Le neuvième point de surveillance est le langage politique. Si les débats de l'APNIC s'appuient sur des mots tels que ressource publique, gestion et communauté sans les traduire en coûts et limites mesurables, le scepticisme grandira. Si les débats se concentrent plutôt sur les normes de preuve, la continuité, les mesures de friction, la sécurité des transferts, le fardeau des petits opérateurs et la distinction entre vérification et discrétion économique, l'APNIC ressemblera davantage à un registre facilitant le marché et moins à un allocateur essayant de gouverner un marché qui existe déjà.

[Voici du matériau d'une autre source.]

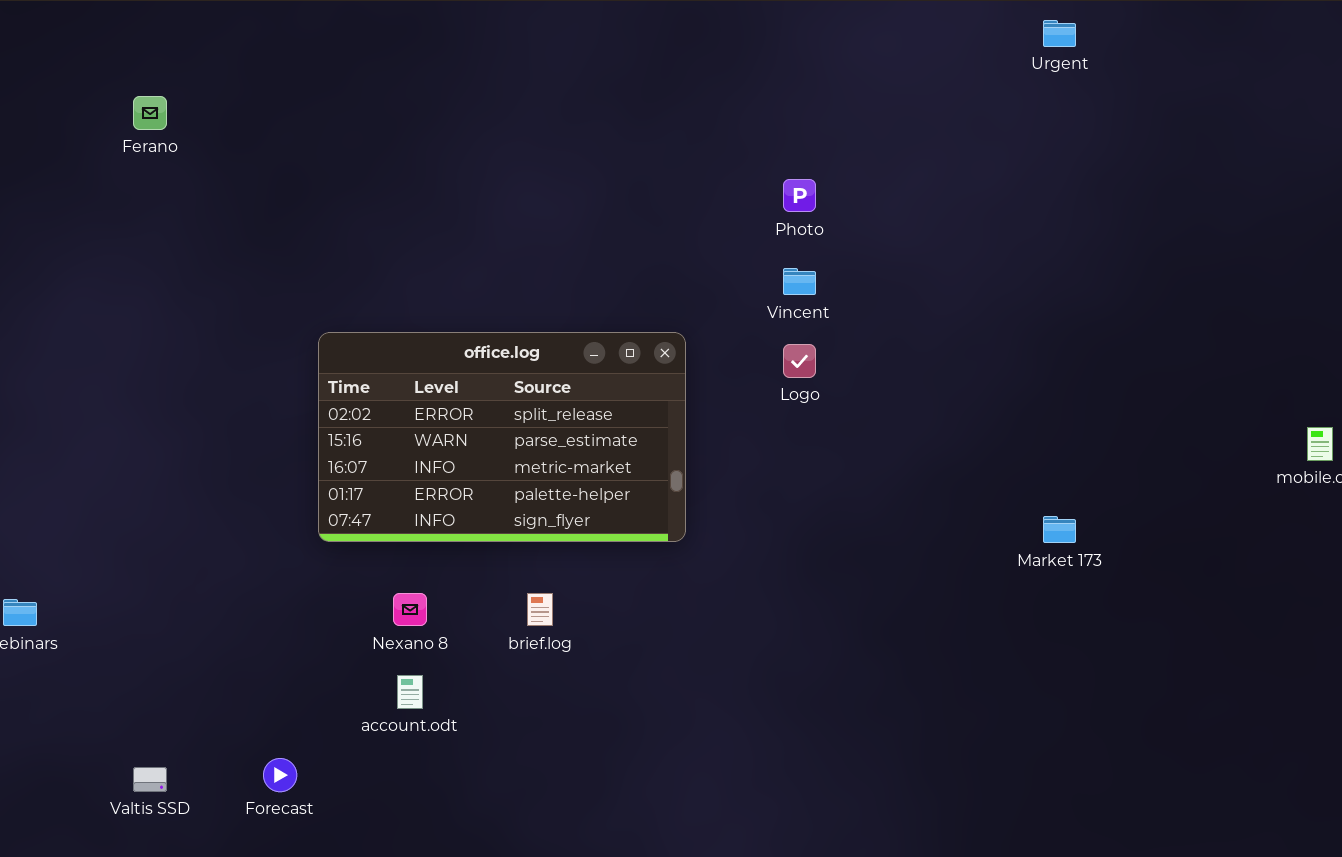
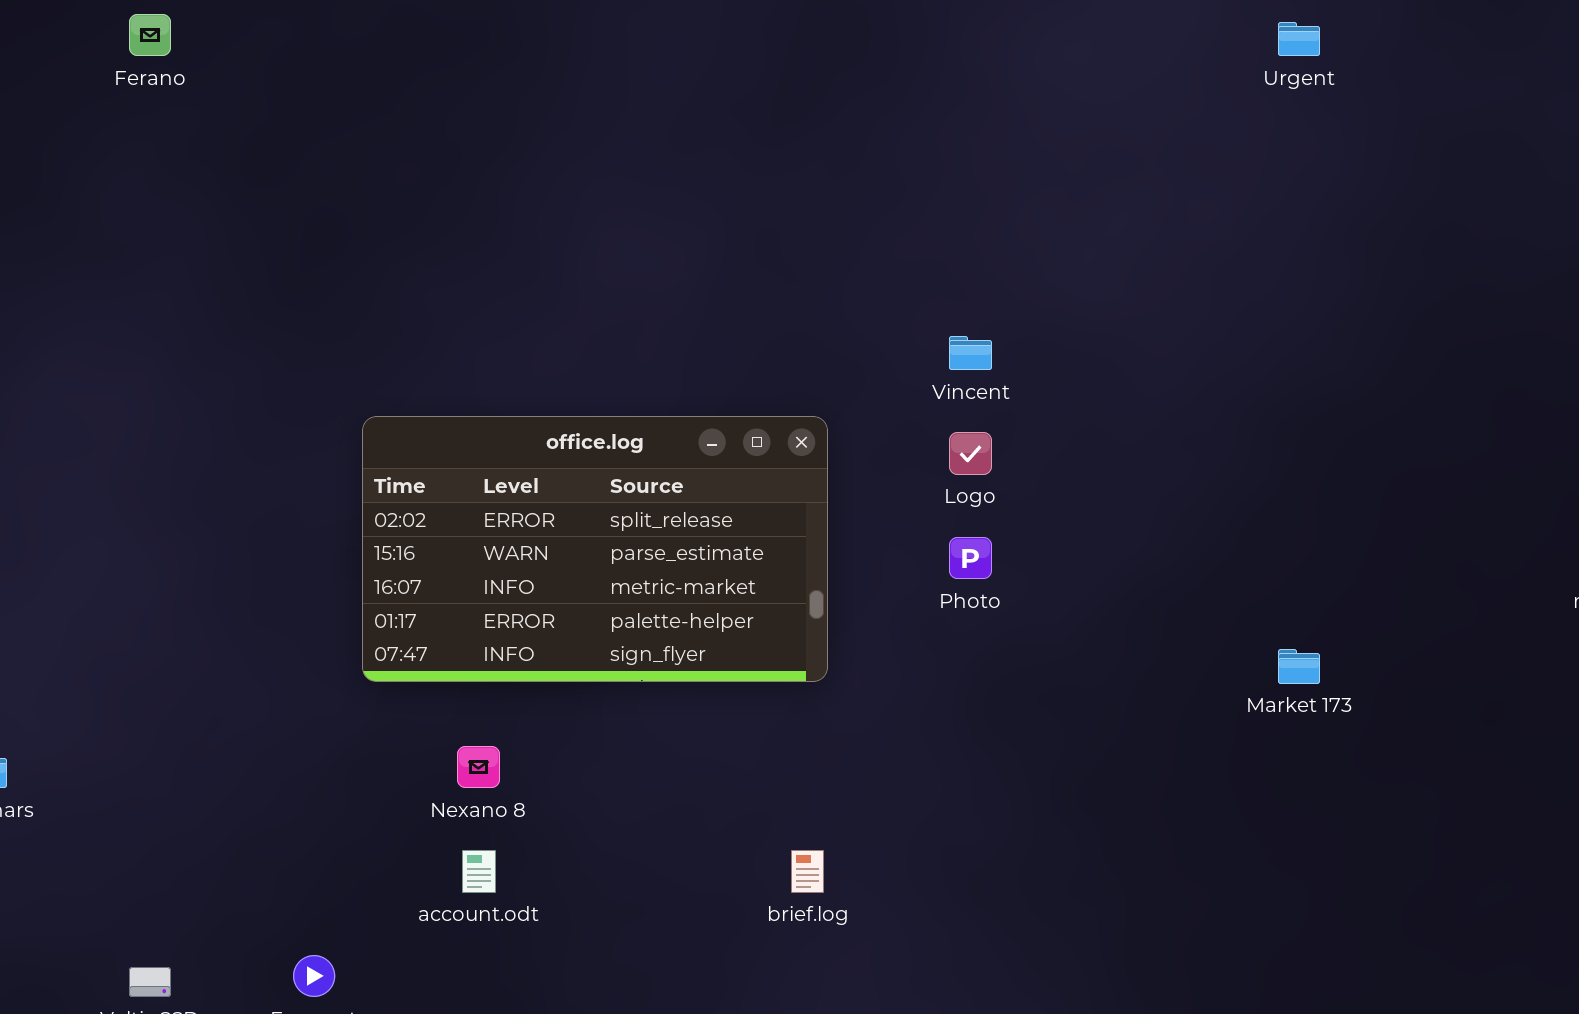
Ferano: [133,96,167,130] -> [129,14,171,56], moved
Photo: [783,179,816,212] -> [949,537,992,579], moved
brief.log: [527,593,553,626] -> [791,850,824,893], moved

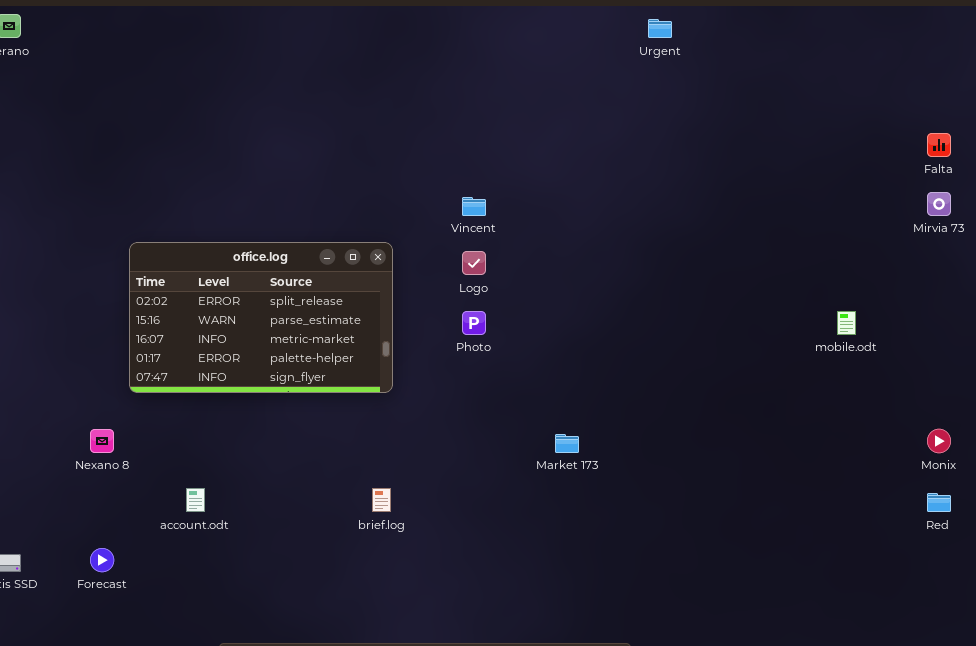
Market 173: [1278,649,1320,684] -> [555,434,579,453], moved
Nexano 8: [457,746,500,788] -> [90,429,114,453], moved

Le dernier point de surveillance est la modestie institutionnelle. La rareté augmente la tentation de gouverner. Elle rend l'enregistrement plus précieux, la salle politique plus conséquente et le registre plus visible. Mais la réponse correcte n'est pas d'étendre l'autorité à chaque choix économique. C'est de limiter l'autorité à ce que le registre peut faire de manière unique: protéger l'unicité, valider la reconnaissance, maintenir des enregistrements précis, préserver la continuité technique, réduire les frictions documentaires et garder le chemin officiel plus fiable que la solution de contournement.

L'opportunité de l'APNIC est de rendre la rareté de l'IPv4 en Asie-Pacifique lisible sans prétendre qu'elle peut être administrée moralement. La région n'a pas besoin d'un registre qui supprime les signaux de prix, traite toute utilisation secondaire comme suspecte ou taxe les opérateurs les plus faibles à travers un processus opaque. Elle a besoin d'un registre dont les procédures sont moins chères que l'incertitude. Dans un marché où l'IPv4 est rare, précieux et opérationnellement intégré, ce n'est pas un petit rôle. C'est le rôle qui compte.